Yesterday I took a test. It wasn’t a necessity, but purely something that developed from curiosity. At Harvard they developed some implicit association tests. It’s not a questionnaire, but rather makes you place things into categories as fast as you can. The test I took was to find out if I had a preference for black or white people. The answer completely surprised me. I thought I would have a preference for white, because I am white and even though we won’t admit it to ourselves, or even if it is subconsciously, I expected to have a slight preference for white. Because it is the norm. The answer I got was: almost no preference towards white people.

The reason I did this test in the first place was a documentary by a Dutch filmmaker about racism. December is an important month, especially for children, as we celebrate the festival of Sinterklaas, or St. Nicolas. It’s a tradition I couldn’t part with and one that I look forward to sharing with my kids one day. Recently the discussion about the festival being racist has arisen again. I always dismissed this, as the festival never made me racist or think differently about coloured people. As a kid you don’t see the color, or that Sinterklaas looks just like the pope. But let me start by telling you what this holiday is all about.

Sinterklaas arrives by boat to The Netherlands with his horse and zwarte Pieten (black petes). In the weeks leading up to the 5th of December, all kids are allowed to put their shoes near the chimney. Overnight, Sinterklaas and his helpers will walk on the roofs and climb into the houses. You’ll get some special candy or small presents, and in return you leave a carrot or some hay for the horse in your shoe. This is also the place where you leave your wish list for the big night. On the fifth of December all the kids get their presents.

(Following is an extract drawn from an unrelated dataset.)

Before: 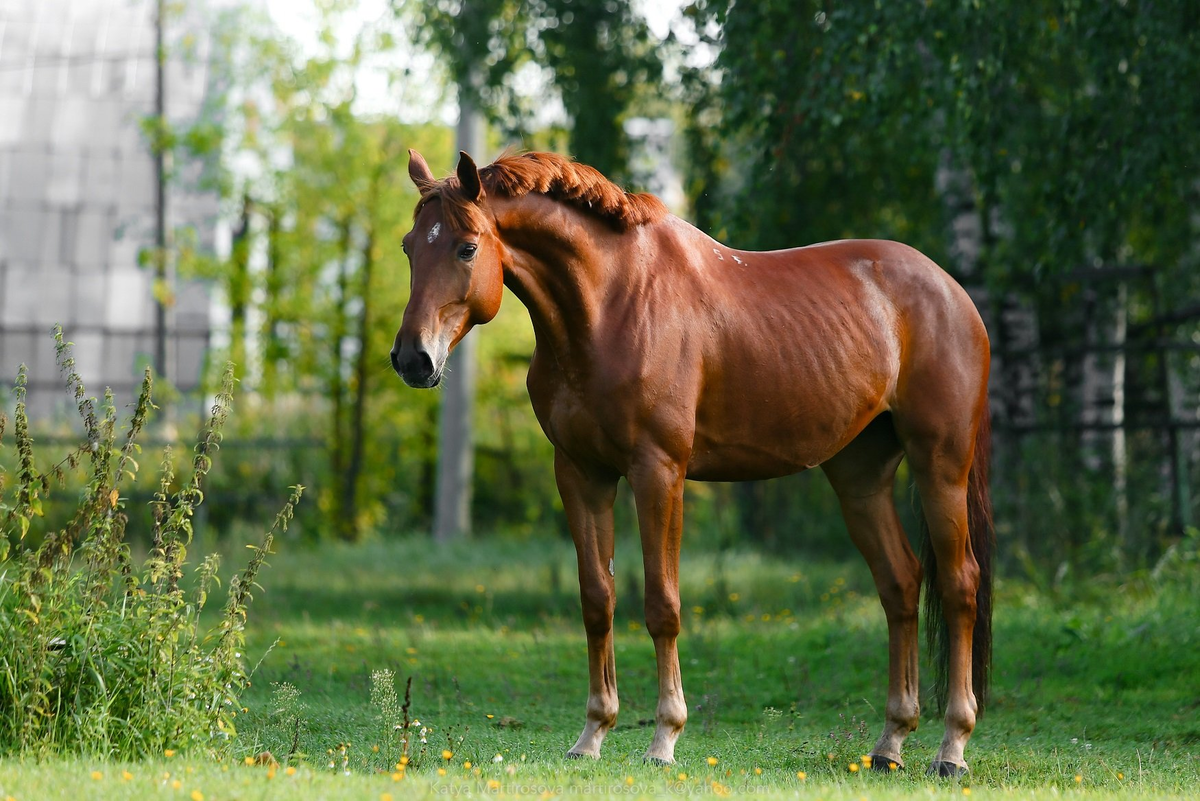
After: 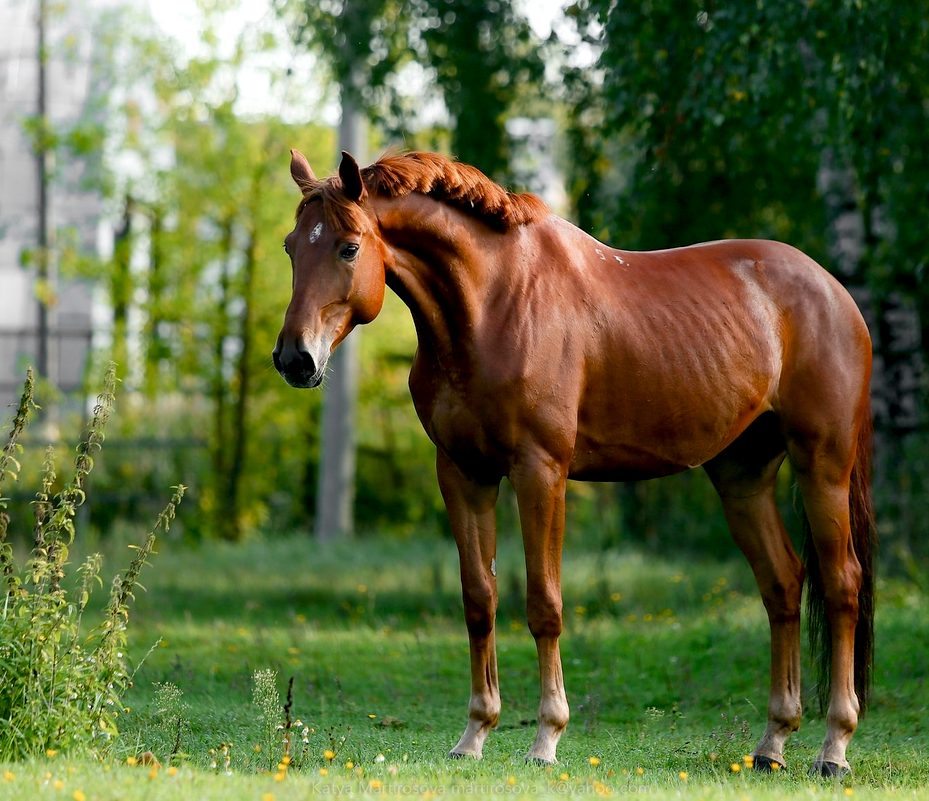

I love this holiday. It brings joy to the kids and comes with some delicious treats! Sinterklaas’ helpers are black, supposedly from climbing through the chimney. As a white person I never understood why anyone could take offence by that. I mean, do little people feel offended by Santa’s helpers? I think at times that we take political correctness a bit too far, like in not being allowed to call a school board a blackboard. I think this only emphasizes the fact that there is a lot of racism around.

The fact is, life is easier being white. I was shocked to see a fragment in the documentary where three Dutch people were stealing a bike. All were wearing the same clothes and looked very respectable. However, one was white, one black and one Moroccan. On the coloured people the cops were called time after time, whereas the white guy got offered help! That’s messed up! I am not confronted with the colour of my skin often, because I am with the majority of the population here. But I remember being in certain parts of Africa and Asia, where I felt people looking at me constantly.

I like to think we are past making assumptions based on someone’s looks, but the reactions this black pete debate stirs up are really awful. This documentary taught me that, no matter how hard I try, I can’t look through the eyes of another person. What is not offensive to me, might be to someone else. It is hard when an important tradition is attacked as it is at the moment. No matter how much we all like to move forward, we always tend to hold on to certain things. This festivity hasn’t changed in years. Maybe it is time for changes?

Nobody is saying we can’t celebrate our holiday. All they are saying is, The Netherlands has changed and maybe the traditions should change as well, so everybody feels welcome and included. I don’t know how confronting it is to see black pete when you are black yourself. It doesn’t hurt our kids, but if it hurts a big part of our society, then maybe we should at least look at the alternatives. I was stubborn at first, but would it really change the holiday much if we made some changes to our black petes? I think my future kids would enjoy the festival just as much if the pete’s faces were purple, red and green and their wigs orange, blue and yellow. We just can’t decide what does and doesn’t hurt other people.